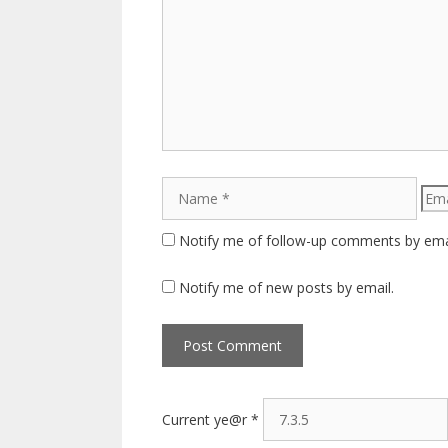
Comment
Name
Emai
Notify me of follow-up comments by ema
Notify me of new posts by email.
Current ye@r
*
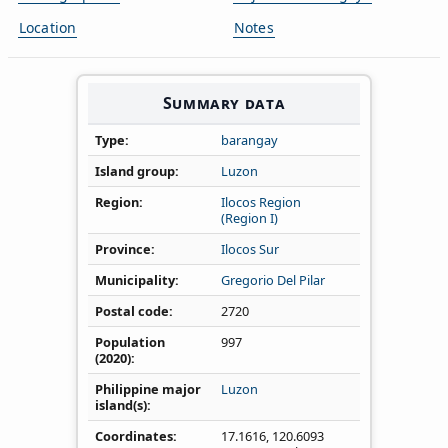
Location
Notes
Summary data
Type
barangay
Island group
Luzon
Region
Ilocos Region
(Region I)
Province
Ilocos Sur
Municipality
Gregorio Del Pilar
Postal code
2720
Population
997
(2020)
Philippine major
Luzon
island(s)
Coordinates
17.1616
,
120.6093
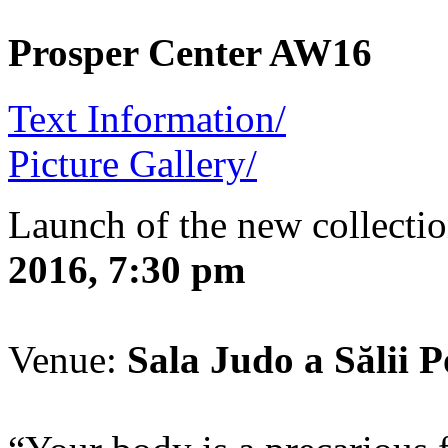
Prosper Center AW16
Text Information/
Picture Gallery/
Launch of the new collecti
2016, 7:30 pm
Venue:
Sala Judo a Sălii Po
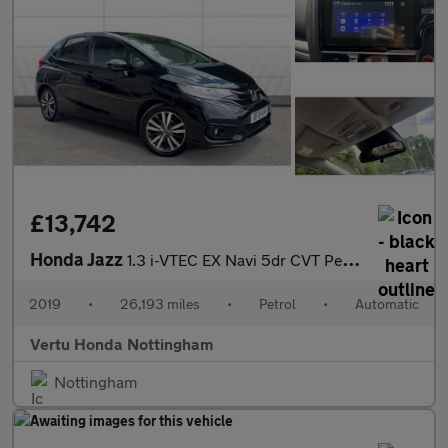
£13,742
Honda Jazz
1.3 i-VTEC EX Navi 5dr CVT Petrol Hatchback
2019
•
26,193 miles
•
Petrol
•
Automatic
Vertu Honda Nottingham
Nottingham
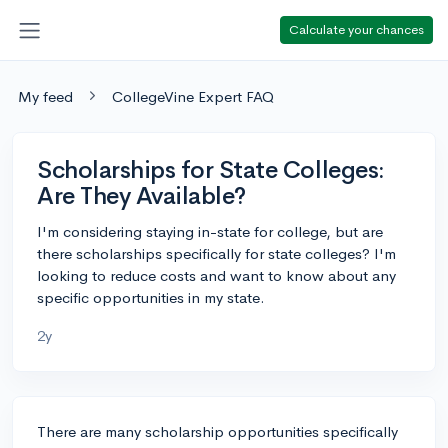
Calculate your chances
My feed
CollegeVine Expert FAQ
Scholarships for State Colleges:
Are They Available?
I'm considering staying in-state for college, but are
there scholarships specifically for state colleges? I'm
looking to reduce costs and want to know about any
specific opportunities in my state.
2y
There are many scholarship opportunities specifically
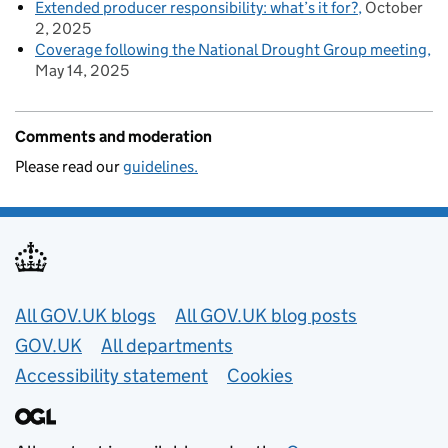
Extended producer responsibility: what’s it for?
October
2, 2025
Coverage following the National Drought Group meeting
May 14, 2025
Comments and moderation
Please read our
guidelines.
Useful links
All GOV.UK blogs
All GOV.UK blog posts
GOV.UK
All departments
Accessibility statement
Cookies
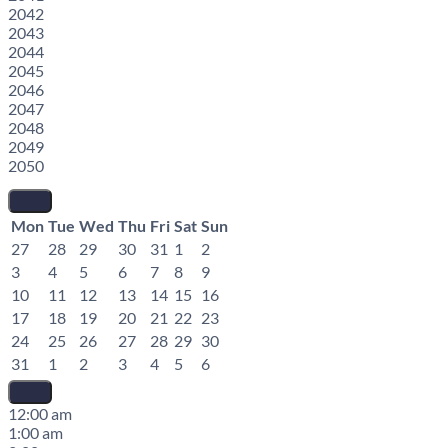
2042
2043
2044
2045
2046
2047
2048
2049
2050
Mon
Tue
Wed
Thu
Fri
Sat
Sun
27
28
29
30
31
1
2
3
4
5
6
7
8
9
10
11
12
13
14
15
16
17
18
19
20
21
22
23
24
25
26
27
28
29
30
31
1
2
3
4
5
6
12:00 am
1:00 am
=======
◆ WORK ORDER ◆
Copy every line of text in the records above word for word, leaving out the pictures.

◆ EXPECTED OUTPUT ◆
Comment
Name
Emai
Notify me of follow-up comments by ema
Notify me of new posts by email.
Current ye@r
*
Location
Notes
Summary data
Type
barangay
Island group
Luzon
Region
Ilocos Region
(Region I)
Province
Ilocos Sur
Municipality
Gregorio Del Pilar
Postal code
2720
Population
997
(2020)
Philippine major
Luzon
island(s)
Coordinates
17.1616
,
120.6093
Prosper Center AW16
Text Information/
Picture Gallery/
Launch of the new collecti
2016, 7:30 pm
Venue:
Sala Judo a Sălii Po
£13,742
Honda Jazz
1.3 i-VTEC EX Navi 5dr CVT Petrol Hatchback
2019
•
26,193 miles
•
Petrol
•
Automatic
Vertu Honda Nottingham
Nottingham
Calculate your chances
My feed
CollegeVine Expert FAQ
Scholarships for State Colleges:
Are They Available?
I'm considering staying in-state for college, but are
there scholarships specifically for state colleges? I'm
looking to reduce costs and want to know about any
specific opportunities in my state.
2y
There are many scholarship opportunities specifically
Extended producer responsibility: what’s it for?
October
2, 2025
Coverage following the National Drought Group meeting
May 14, 2025
Comments and moderation
Please read our
guidelines.
Useful links
All GOV.UK blogs
All GOV.UK blog posts
GOV.UK
All departments
Accessibility statement
Cookies
2042
2043
2044
2045
2046
2047
2048
2049
2050
Mon
Tue
Wed
Thu
Fri
Sat
Sun
27
28
29
30
31
1
2
3
4
5
6
7
8
9
10
11
12
13
14
15
16
17
18
19
20
21
22
23
24
25
26
27
28
29
30
31
1
2
3
4
5
6
12:00 am
1:00 am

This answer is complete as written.